The book isn't a Hungarian one. It's a book by an Italian author speaking about Hungary (in that passage). He invented a lot of situations and also that tavern/bar with a Hungarian plate above the door. But, since he doesn't know Hungarian, he got from Google Translate that awkward expression which doesn't have anything to do with a bar. I asked for a more proper sign in Hungarian that would be put above the door of a bar frequented by workers/common people (yes, not a posh one, rather a popular one).


----------



## Ateesh6800

Linnets said:


> But, since he doesn't know Hungarian, he got from Google Translate that awkward expression which doesn't have anything to do with a bar.



This says a *lot* about the standard of quality the writer follows. 

I would not hesitate to use the word *"munkáskör"* (_"Circle of Workers"_); these have existed along with "Iparoskör" ("Artisans' Circles") and "Olvasókör" ("Reading Circles") since well before the communist era as social clubs of workers, artisans, or farmers. It is a clear candidate for a plate above the door. They served as clubs; not clubs in the English sense, but rather community spaces; people would bring their own food and play cards, celebrate namedays (yes) and the 1st of May, read out the newspapers for the illiterate, and organise social struggle.

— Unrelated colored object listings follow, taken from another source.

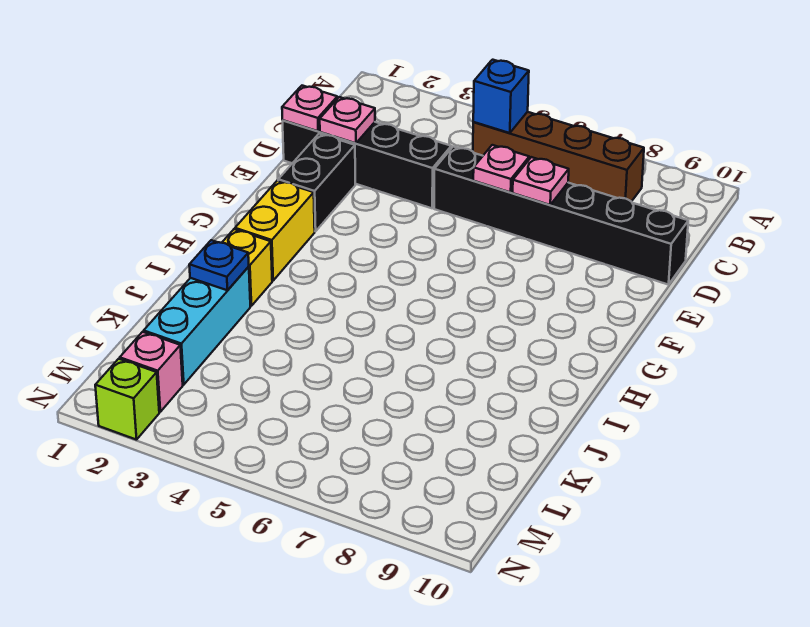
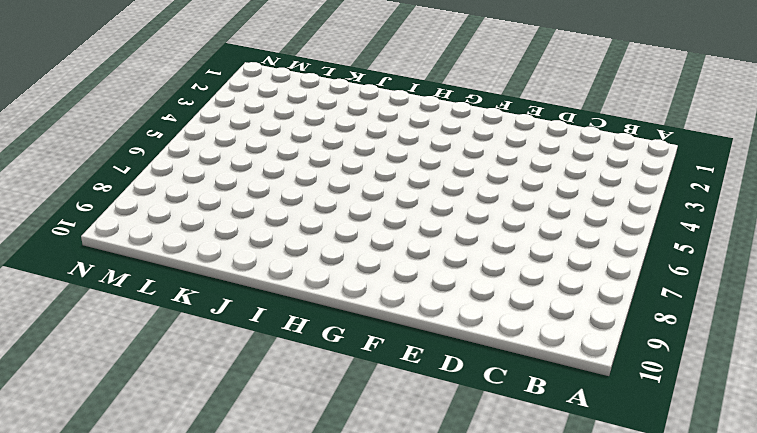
none -> brown 1x4 brick [473,112,644,202]
none -> black 1x4 brick [283,120,451,208]
none -> black 1x6 brick [434,147,688,285]

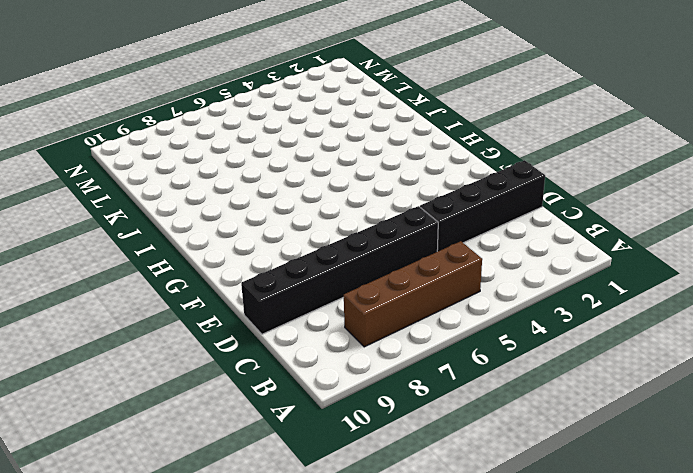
none -> black 1x2 brick [278,134,355,231]
none -> yellow 1x2 brick [235,180,315,281]
none -> yellow 1x1 brick [222,229,272,306]

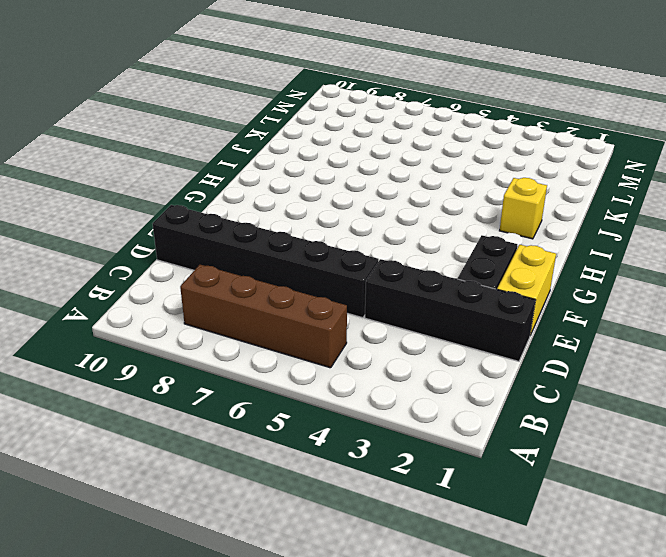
yellow 1x2 brick [497,245,556,335] -> yellow 1x2 brick moved to [235,180,315,281]
none -> cyan 1x3 brick [144,267,250,385]
none -> pink 1x1 brick [120,332,183,412]
none -> lime 1x1 brick [95,359,159,440]

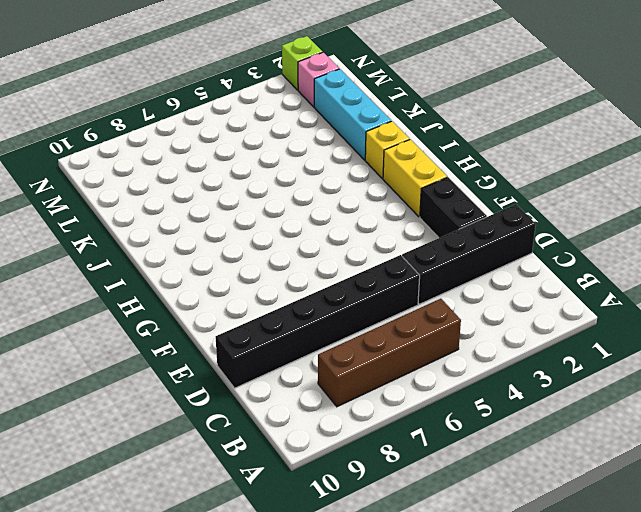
none -> blue 1x1 brick [473,60,529,133]
none -> pink 1x1 plate [282,86,337,131]
none -> pink 1x1 plate [320,97,375,143]

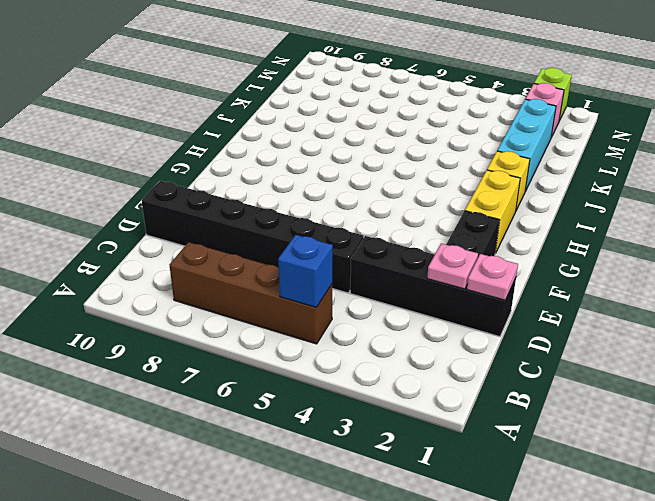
none -> pink 1x1 plate [473,145,529,192]
none -> pink 1x1 plate [513,157,569,205]
none -> blue 1x1 plate [189,240,249,290]

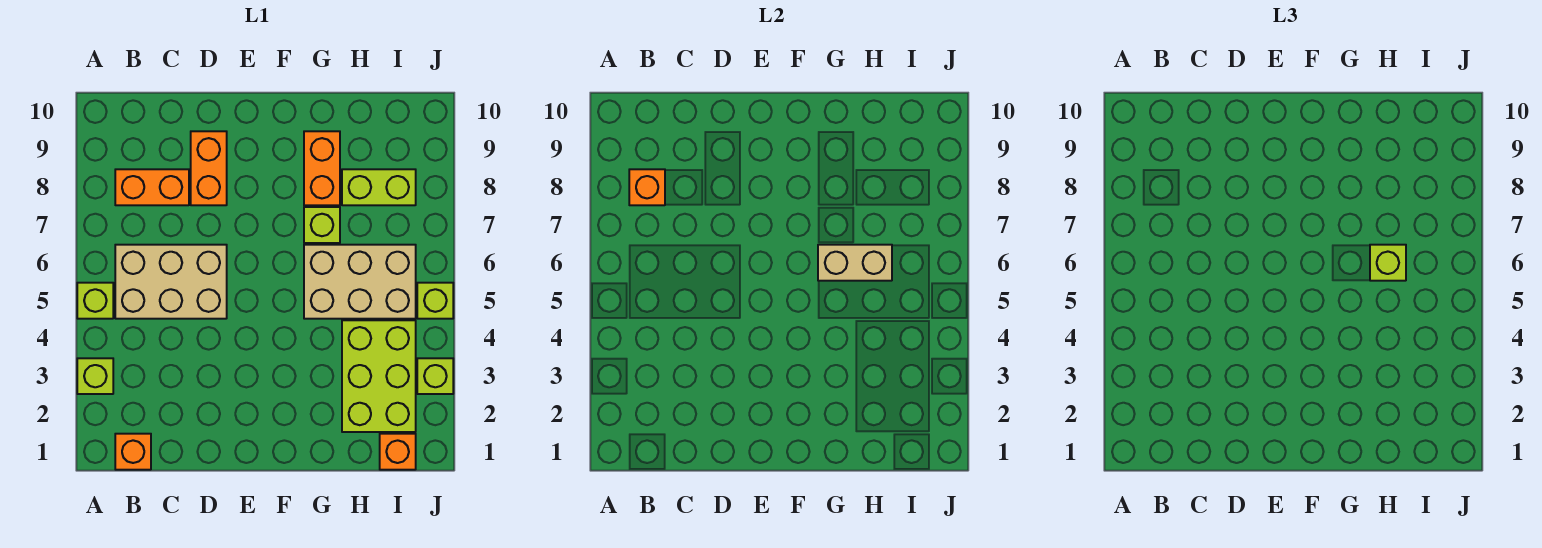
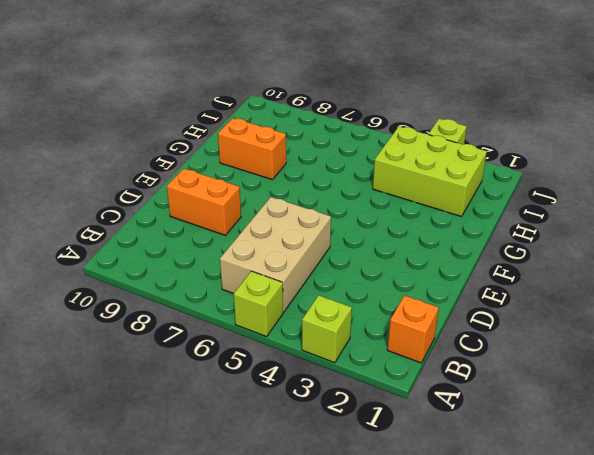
none -> orange 1x2 brick [115,169,189,205]
none -> tan 2x3 brick [304,245,416,319]
none -> lime 1x1 brick [304,207,340,243]

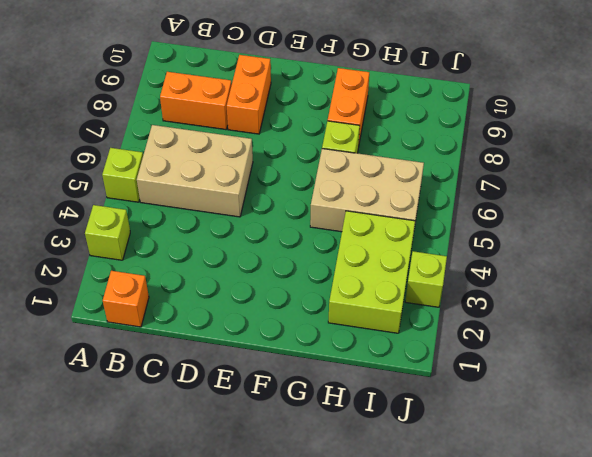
none -> lime 1x2 brick [342,169,416,205]
none -> orange 1x1 brick [380,434,416,470]
none -> lime 1x1 brick [417,283,453,319]

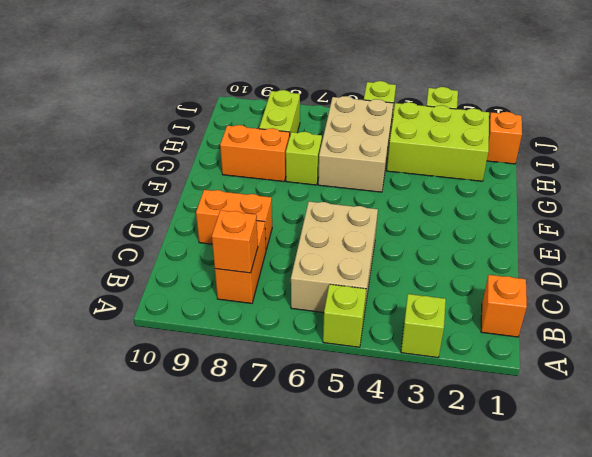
none -> tan 1x2 brick [818,245,892,281]
none -> lime 1x1 brick [1370,245,1406,281]

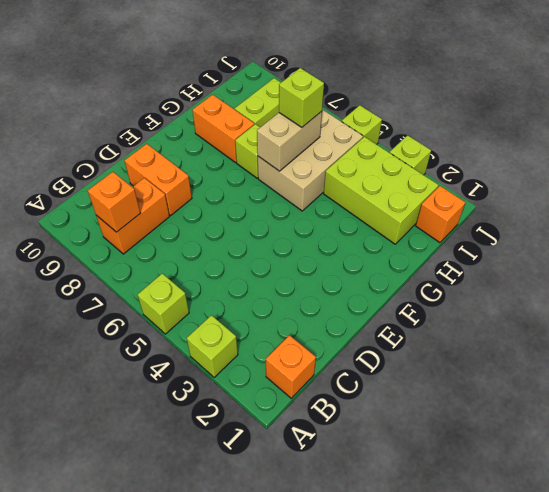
none -> tan 2x3 brick [115,245,227,319]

*"Munkásotthon"* would also work. Also a good candidate for a plate. It is, however, a somewhat larger state-maintained center of activities with a stage, ballroom, library, etc. It is in the league of "művelődési ház", "művelődési otthon", "kultúrház" (all names for state-financed local community centres maintained for official celebrations, stage performances, etc.). I'm not going to go into the trouble of copying a link into my response (rules call for advance moderator authorisation) but Google "Csepeli Munkásotthon". A "munkásotthon" is *not* a place where workers live; it is "otthon" ("home") in the sense of "welcoming" workers in their leisure time.

*A.*


----------



## Zsanna

I still wouldn't suggest either *Munkásotthon* or *Munkáskör *because of the following:

- I cannot imagine them existing (specially written up) _in a small countryside place/village (workers _were in _towns, _there were mainly _peasants_ in the countryside)

- they are very much connected to the "communist era" in Hungary (/do you want to refer to that period like this?)

- the functionality of the place is fairly obscure by now (but I certainly wouldn't think of a sort of a bar if I heard those expressions)

If reference to the era (and politics) was not important but to give a name to a small countryside meeting/drinking place, I would simplify the thing to "*kocsma*" because this is what comes to mind first. (But it depends what aspect you want to express more.) It is not posh, people drink, chat, even play cards there (though not very often, I would think). 
In the countryside "social conscience" was not exactly priority no1 in Hungary.


----------



## Ateesh6800

Dear Zsanna, the author's attitude (using Google Translate) completely shows that he's writing fiction. In that sense, we need to find something that works _in his own context_, in a _theoretical possible world_.

*Kocsma* would be nice, but it is in conflict with "una sorta di circolo, osteria, bar". A kocsma is only a bar but not the rest.

Also, the word *"kocsma"* is rarely used as a sign (signs say "Italbolt").

It's a small detail, but _munkáskör, gazdakör, iparoskör, olvasókör_ etc. were all established _before_ the communist era. I live in a small agricultural town and we had each of those before World War II, my grandparents being members. My father is still a member of an _Olvasókör_.

*A.*


----------



## Zsanna

Dear Ateesh, it is up to the author, of course, what solution he wishes to find to his/her text. 
All we can do is just provide alternatives, explanations, etc.

I agree that it is not customary to see "kocsma" written up above the door of Hungarian "pubs" (however, I could imagine that _osteria_ or _bar_ could correspond to it) but as far as I'm concerned (and as I wrote above) it is neither really customary to see _munkáskör_ written up anywhere ... and as we do not know what _circolo_ is supposed to convey really (at least concerning the intention of the author), the minimum is to warn Linnets that the author may want something whose equivalent may not exist in a Hungarian context and decide what is more important for him.


----------